It was a sunny day in early August 2011. A meeting in the spacious University of Waikato facilities was in full swing when my cell phone rang. I picked up assuming the call was important, and it was! Peter Wren-Hilton, Pingar’s CEO, was calling from Sunnyvale in California. He has just received official confirmation from the New Zealand Ministry of Science & Innovation that MSI would co-fund Pingar’s proposed joint taxonomy research project with Professor Ian Witten and his PostDoc students, Lan Anna Huang and Dave Milne. I was glad to be able to share this news with Anna and Dave immediately.

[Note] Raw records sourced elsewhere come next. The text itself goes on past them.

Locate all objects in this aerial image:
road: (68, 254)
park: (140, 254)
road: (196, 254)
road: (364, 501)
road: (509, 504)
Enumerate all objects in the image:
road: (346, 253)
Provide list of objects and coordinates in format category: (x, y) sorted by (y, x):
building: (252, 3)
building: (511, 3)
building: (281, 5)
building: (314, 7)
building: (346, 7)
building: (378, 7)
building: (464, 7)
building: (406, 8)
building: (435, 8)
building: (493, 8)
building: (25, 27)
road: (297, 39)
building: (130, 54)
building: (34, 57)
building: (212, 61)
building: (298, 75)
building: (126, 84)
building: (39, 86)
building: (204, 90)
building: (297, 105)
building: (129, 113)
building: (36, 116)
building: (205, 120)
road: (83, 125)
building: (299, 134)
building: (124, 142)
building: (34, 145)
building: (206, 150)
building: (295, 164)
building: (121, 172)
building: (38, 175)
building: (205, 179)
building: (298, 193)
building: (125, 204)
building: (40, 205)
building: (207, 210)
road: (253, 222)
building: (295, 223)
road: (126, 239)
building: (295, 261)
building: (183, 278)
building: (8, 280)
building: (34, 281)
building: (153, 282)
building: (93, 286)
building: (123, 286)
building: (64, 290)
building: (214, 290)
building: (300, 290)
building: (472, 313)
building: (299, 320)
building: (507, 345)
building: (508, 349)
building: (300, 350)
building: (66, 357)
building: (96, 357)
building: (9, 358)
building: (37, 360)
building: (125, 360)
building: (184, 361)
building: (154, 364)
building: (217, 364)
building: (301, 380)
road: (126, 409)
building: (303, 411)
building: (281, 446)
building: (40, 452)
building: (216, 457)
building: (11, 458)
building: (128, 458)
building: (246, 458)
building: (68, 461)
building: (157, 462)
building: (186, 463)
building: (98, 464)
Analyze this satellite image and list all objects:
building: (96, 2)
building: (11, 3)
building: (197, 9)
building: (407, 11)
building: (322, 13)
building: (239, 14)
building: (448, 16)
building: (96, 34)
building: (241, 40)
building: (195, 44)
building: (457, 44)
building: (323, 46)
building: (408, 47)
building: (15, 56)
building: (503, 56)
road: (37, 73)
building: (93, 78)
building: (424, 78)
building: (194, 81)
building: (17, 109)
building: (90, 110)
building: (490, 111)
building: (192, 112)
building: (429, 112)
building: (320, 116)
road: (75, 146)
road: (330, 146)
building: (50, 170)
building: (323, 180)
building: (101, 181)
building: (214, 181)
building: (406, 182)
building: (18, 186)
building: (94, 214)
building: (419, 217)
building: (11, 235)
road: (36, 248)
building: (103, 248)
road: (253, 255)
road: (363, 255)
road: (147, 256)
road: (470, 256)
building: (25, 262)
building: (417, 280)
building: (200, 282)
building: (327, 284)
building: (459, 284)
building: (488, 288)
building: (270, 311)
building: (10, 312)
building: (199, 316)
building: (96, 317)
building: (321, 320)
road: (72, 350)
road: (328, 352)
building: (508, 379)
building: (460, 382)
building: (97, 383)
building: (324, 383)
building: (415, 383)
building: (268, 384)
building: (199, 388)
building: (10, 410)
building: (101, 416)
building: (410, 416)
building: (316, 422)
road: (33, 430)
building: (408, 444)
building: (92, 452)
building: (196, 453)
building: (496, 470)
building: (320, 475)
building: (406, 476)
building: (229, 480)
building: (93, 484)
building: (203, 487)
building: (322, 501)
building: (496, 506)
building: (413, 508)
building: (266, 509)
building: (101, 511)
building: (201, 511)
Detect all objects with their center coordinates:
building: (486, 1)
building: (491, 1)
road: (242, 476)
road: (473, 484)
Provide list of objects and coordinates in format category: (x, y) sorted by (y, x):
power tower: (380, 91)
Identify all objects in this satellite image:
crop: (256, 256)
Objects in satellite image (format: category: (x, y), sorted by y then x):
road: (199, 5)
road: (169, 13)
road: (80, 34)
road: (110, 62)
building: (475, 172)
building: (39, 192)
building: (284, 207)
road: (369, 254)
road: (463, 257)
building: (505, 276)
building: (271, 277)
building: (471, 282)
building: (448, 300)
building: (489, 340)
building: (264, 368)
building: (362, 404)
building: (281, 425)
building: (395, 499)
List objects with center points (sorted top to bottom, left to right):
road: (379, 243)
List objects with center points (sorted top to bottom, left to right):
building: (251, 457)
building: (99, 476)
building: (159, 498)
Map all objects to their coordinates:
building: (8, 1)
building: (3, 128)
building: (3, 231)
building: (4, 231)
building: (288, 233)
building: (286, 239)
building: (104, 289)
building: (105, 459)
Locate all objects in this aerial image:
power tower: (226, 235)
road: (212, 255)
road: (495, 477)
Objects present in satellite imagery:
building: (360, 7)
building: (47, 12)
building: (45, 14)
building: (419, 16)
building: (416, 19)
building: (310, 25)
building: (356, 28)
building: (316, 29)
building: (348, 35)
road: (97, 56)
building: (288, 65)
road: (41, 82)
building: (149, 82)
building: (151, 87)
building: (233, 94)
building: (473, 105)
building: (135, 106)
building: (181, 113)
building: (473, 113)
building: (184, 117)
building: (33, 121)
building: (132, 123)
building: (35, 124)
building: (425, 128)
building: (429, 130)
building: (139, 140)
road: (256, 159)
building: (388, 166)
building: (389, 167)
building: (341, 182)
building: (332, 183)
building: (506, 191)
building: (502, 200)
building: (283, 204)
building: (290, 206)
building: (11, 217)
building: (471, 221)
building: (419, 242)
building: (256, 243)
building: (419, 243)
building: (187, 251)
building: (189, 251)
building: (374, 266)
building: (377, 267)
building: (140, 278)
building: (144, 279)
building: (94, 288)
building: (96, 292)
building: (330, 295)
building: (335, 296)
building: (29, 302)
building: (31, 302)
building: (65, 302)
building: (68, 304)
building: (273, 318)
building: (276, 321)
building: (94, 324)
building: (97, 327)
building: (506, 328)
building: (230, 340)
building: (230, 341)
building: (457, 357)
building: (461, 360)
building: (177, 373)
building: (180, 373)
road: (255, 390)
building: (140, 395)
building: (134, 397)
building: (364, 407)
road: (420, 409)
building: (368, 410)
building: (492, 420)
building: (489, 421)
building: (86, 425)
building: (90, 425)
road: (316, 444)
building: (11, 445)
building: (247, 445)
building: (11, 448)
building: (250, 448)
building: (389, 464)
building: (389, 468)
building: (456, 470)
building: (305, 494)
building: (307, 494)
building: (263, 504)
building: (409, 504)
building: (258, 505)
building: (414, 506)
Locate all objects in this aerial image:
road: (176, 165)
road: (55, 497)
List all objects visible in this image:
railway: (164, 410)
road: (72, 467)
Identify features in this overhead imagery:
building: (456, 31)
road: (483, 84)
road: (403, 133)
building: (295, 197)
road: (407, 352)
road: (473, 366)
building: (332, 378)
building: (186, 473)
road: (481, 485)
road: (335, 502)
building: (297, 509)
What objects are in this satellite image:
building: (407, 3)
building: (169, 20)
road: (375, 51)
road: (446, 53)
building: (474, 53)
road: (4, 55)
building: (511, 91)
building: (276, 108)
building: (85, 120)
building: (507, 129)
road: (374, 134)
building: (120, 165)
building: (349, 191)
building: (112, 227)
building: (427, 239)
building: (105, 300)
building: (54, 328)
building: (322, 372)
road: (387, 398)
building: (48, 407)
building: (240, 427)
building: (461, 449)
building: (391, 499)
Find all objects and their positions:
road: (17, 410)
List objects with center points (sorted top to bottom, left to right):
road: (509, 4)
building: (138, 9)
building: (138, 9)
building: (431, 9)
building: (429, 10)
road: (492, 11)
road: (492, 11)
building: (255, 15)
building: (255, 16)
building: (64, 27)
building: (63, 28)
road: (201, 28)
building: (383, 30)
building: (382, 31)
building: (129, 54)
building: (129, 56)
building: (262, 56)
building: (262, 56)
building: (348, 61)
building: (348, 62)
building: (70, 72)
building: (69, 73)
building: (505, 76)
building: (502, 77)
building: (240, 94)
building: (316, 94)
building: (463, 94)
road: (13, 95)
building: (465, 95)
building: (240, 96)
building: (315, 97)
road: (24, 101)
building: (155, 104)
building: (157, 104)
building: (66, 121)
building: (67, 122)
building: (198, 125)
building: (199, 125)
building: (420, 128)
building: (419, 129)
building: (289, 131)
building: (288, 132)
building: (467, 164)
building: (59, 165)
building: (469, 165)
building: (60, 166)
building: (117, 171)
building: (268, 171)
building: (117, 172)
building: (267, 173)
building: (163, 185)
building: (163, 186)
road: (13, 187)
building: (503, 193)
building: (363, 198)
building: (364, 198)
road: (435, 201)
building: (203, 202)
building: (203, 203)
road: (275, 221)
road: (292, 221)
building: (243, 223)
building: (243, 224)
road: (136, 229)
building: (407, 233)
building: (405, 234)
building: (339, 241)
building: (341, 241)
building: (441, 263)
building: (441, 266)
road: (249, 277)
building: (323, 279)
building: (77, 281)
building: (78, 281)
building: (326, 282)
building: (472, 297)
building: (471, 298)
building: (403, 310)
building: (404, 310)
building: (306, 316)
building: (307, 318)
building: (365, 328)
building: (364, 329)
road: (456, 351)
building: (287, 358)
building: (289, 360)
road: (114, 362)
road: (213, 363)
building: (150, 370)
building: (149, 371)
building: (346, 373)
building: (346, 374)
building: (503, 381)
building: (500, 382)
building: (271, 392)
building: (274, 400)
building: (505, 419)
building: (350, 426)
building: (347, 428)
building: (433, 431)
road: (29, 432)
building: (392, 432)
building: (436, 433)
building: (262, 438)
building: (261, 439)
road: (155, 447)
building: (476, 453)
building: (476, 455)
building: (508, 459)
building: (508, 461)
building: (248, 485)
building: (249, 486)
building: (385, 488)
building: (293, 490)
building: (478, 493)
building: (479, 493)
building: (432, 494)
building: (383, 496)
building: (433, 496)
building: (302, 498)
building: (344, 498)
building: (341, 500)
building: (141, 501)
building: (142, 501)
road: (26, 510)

We had all gathered that day to discuss the agreed milestones in detail, and now we knew that the project was all go.
The project is about helping organizations automatically generate taxonomies from their own documents. Documents come in different flavours (emails, websites, wiki pages, proposals, applications, CVs), and an average employee in a typical organization produces dozens of such documents every week. Taxonomies are extremely useful for organizing and searching all this unstructured data. They consistently group documents on the same topic, or term, irrespective of how that topic is named in text. One can browse from a generic taxonomy term to a more specific one and find all documents in one place.
But taxonomies have two major drawbacks. The first one is the requirement of creating links between taxonomy terms and documents, also known as assignment of metadata. Requiring employees to specify metadata manually rarely works, it’s just too much effort. Pingar has already addressed this problem with an API method that automatically figures out relevant taxonomy terms for input documents. The Pingar Metadata Add-On for SharePoint 2010 packages this API method into a one-click application.
The second drawback of taxonomies is that creating them from scratch is daunting. Companies employ information architects who firstly research into topics discussed in internal documents, and then group them into a useful hierarchical structure. This process is costly, but most importantly, difficult to sustain. Most organizations change over the time and the ideal taxonomy should reflect these changes. After hearing regular requests for a tool that would simplify taxonomy creation, Pingar decided to build one, with the help of experienced University of Waikato PHD researchers.

From L-R: Dr Lan Anna Huang, Dr Jeen Broekstra, Steve Manion, Professor Ian Witten, Dr Dave Milne, Dr Alyona Medelyan & Dr Anna Divoli
Last week, our joint research team has met again to review the progress on the milestones . The image to the left shows topics on Cycling from a news articles taxonomy constructed using a prototype we developed. The colors denote terms identified using different methods. The prototype repeats the same steps an information architect uses in their work. First, we detect relevant terms for the new taxonomy. Our sources are entity and terminology extraction methods, existing taxonomies, Linked Data resources, and Wikipedia. Second, we group these terms hierarchically by drawing on known relations from existing resources, as well as detecting new relations using Machine Learning.
In this project, we work closely with commercial partners – companies, who can’t wait to start using such tools and hence are keen to help us develop them. We expect to complete the prototype of a taxonomy extraction tool in March 2012 and look forward to report here on the outcomes.